Crianças brincando na rua terminam sendo agredidas após bola atingir portão de casa na Bahia
Uma cena cada vez menos comum — crianças e adolescentes brincando de bola na rua — terminou em agressão no bairro Felícia, em Vitória da Conquista, no sudoeste da Bahia.
Um adolescente de 13 anos foi atingido por golpes de um pedaço de madeira depois que a bola usada na brincadeira bateu no portão de uma residência. O caso aconteceu na noite de sábado (15), por volta das 18h30.
Segundo relato da mãe do adolescente à TV Sudoeste, o filho brincava na rua com os dois irmãos, de 15 e 14 anos, e um amigo. Depois que a bola atingiu o portão, os adolescentes teriam saído correndo.
Ainda conforme o relato, o homem que estava na residência teria tentado alcançar os jovens, mas não conseguiu. Em seguida, voltou para casa, pegou um pedaço de madeira, colocou um capacete e saiu novamente à procura dos adolescentes.
O garoto de 13 anos acabou sendo alcançado e sofreu lesões nos braços e nas pernas. Ele recebeu atendimento médico e foi liberado.
A mãe contou que foi avisada sobre o ocorrido e deixou o trabalho para procurar o filho. Quando chegou ao local, equipes da Polícia Militar já estavam na região, mas o suspeito havia deixado o endereço.

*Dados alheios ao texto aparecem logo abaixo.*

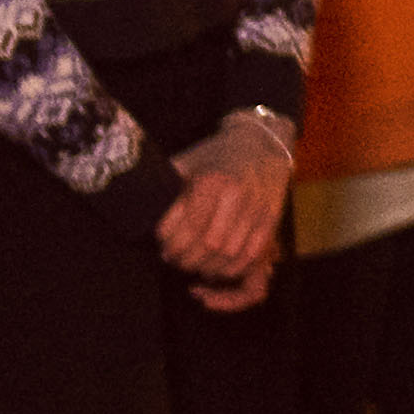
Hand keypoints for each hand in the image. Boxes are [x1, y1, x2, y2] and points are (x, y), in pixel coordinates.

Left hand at [148, 115, 293, 306]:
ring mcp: (258, 209)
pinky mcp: (271, 221)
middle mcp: (238, 195)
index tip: (161, 243)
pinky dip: (230, 268)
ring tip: (190, 263)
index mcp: (214, 180)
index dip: (172, 242)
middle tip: (172, 258)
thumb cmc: (215, 157)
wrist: (261, 145)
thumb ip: (168, 189)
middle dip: (186, 258)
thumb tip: (142, 213)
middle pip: (209, 244)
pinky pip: (250, 256)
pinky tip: (214, 266)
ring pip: (229, 254)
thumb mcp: (188, 163)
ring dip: (205, 266)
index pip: (190, 225)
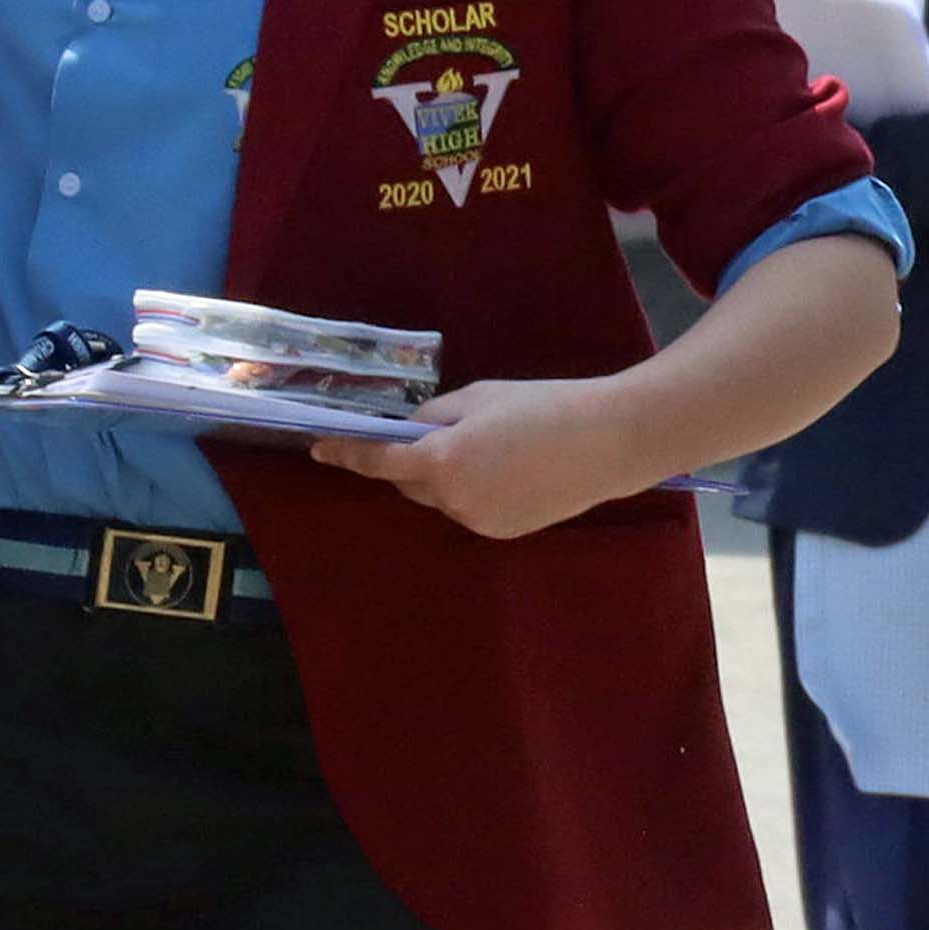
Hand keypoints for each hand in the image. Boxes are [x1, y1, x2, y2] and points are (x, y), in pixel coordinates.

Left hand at [310, 377, 649, 540]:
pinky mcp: (503, 533)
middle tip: (439, 430)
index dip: (346, 453)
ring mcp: (478, 522)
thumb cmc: (544, 406)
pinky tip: (509, 469)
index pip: (378, 460)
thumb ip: (437, 416)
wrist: (610, 441)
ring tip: (490, 446)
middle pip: (408, 482)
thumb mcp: (481, 397)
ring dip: (443, 476)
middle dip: (409, 459)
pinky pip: (469, 509)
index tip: (319, 448)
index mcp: (441, 460)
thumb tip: (411, 429)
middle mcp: (452, 500)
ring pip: (440, 497)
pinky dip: (472, 491)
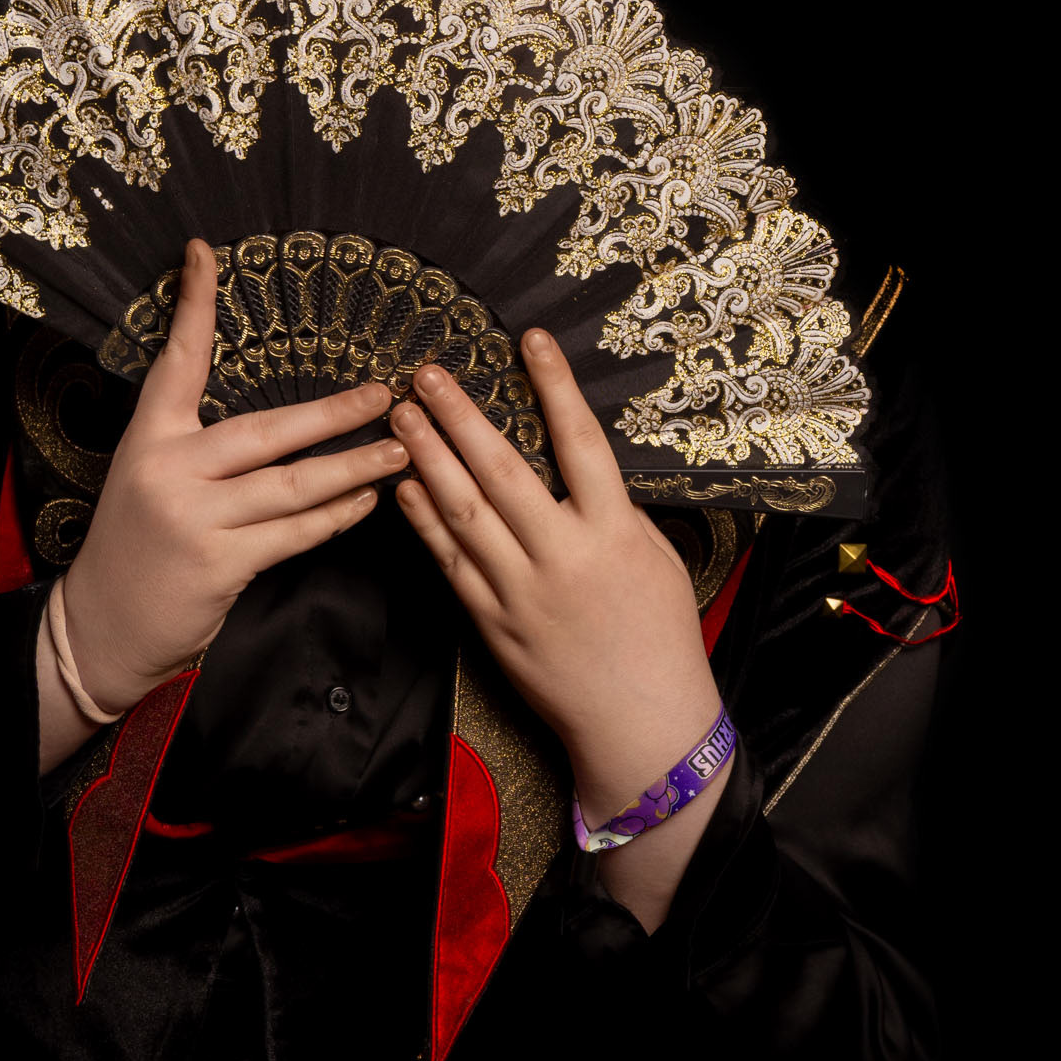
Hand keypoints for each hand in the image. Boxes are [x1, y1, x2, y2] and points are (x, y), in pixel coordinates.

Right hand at [53, 240, 401, 735]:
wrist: (101, 624)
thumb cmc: (137, 546)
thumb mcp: (149, 479)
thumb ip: (197, 448)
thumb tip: (271, 416)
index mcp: (150, 440)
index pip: (176, 363)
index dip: (194, 307)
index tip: (205, 252)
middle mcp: (170, 472)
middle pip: (265, 429)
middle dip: (332, 412)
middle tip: (384, 391)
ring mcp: (196, 520)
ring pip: (292, 485)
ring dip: (354, 467)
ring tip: (400, 449)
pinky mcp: (221, 564)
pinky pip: (294, 533)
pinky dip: (336, 517)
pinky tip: (368, 499)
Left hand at [390, 331, 730, 928]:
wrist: (640, 720)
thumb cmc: (658, 635)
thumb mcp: (655, 558)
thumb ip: (613, 511)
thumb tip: (580, 466)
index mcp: (613, 533)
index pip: (580, 444)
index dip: (554, 387)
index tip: (529, 340)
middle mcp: (563, 557)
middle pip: (502, 473)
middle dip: (461, 418)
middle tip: (427, 374)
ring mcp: (520, 592)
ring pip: (464, 514)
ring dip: (428, 460)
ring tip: (402, 416)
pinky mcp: (491, 623)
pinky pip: (449, 562)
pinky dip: (423, 522)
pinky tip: (403, 486)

Ela também relatou que os outros dois filhos teriam sido agredidos. Oficialmente, porém, a Polícia Civil informou apenas a ocorrência envolvendo o adolescente de 13 anos.
O caso é investigado pelo Núcleo da Criança e do Adolescente de Vitória da Conquista como lesão corporal. Guias para perícia foram expedidas e testemunhas devem ser ouvidas para esclarecer as circunstâncias da agressão e identificar o responsável.
Até o momento, a Polícia Civil não informou se o suspeito foi localizado ou preso.
Quando uma brincadeira vira motivo para violência?
Brincar de bola na rua pode incomodar moradores, especialmente quando a bola atinge portões, veículos ou outros objetos. Mas situações como essa podem e devem ser resolvidas por meio do diálogo e da orientação dos responsáveis.
O episódio chama atenção justamente por envolver uma prática que, em muitos lugares, vem se tornando cada vez menos frequente: crianças ocupando as ruas para brincar, correr e conviver.
Uma bola que bate em um portão pode gerar aborrecimento. O que não pode ser normalizado é que um conflito desse tipo evolua para violência contra adolescentes.
A investigação deverá esclarecer exatamente o que aconteceu e as responsabilidades envolvidas.